Nonetheless, it comes off a little dry. What it doesn’t do is personalise events. We don’t know much about these women that were shot and, as a result, we aren’t really feeling anything for them. On that score, we can be left feeling a little empty; even guilty, for not having connected emotionally. The closest we got to the realisation of war and real feeling was aroused in the portrayal of the shots sent into the car and body of the two female victims. In one understated, yet surprisingly harrowing scene, one of the actors marked entry points on the bonnet of the car, as well as her own body and with this visual, implicitly visceral display, we come face-to-face with the fragility of a life, which could, given the wrong circumstances, be our own or that of someone close.

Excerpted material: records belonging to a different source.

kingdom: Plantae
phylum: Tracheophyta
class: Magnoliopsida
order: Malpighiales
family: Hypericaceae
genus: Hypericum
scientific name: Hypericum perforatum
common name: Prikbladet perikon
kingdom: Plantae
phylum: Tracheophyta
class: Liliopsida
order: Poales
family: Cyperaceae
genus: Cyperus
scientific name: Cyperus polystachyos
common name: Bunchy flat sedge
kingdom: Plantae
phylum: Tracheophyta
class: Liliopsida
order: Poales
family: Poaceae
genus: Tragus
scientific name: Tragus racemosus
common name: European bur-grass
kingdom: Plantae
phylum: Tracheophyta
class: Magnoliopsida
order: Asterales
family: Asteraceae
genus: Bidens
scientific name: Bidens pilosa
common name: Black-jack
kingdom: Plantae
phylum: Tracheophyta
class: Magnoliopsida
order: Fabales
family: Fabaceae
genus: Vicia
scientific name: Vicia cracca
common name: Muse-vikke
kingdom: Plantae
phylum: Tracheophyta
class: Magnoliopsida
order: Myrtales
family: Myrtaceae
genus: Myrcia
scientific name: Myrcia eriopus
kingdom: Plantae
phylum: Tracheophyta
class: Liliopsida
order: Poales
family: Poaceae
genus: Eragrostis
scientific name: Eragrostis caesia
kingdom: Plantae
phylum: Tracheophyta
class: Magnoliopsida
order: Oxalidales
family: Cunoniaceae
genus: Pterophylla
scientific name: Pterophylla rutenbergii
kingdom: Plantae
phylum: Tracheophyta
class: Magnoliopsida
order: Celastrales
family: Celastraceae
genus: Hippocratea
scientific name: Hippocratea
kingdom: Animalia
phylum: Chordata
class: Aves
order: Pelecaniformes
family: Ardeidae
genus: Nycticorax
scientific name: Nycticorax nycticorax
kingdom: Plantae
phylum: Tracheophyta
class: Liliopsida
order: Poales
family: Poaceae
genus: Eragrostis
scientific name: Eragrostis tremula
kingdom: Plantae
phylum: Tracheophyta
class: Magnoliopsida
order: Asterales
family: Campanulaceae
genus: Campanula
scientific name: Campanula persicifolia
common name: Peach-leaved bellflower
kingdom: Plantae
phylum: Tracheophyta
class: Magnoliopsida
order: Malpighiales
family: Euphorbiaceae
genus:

This depiction was very much in the brand image of Version 1.0. Over the top histrionics ain’t their thing. If you’re there to see Kubrick’s Full Metal Jacket, you’re in the wrong place. This isn’t a replication of the blood bath of a war waged, covertly, against civilians. This is a production that made me ruminate upon, rather than rise and thunder against indignity and brutality perpetrated upon bystanders. It brings home the holes in the system, as rife as those blasted by artillery. Think of it as a subtle, slow reveal rather than a bombastic slap with cold reality: for example, the statistics given in the final scene by a morgue attendant tells us 90% of all the dead are civilians. Mothers, students, housewives. Ordinary people, living ordinary lives. Or who were.

The Vehicle Failed to Stop is likely to stop you in your tracks and make you think. Again.

The details: The Vehicle Failed to Stop plays at Carriageworks, Sydney, until October 26. Tickets on the company website.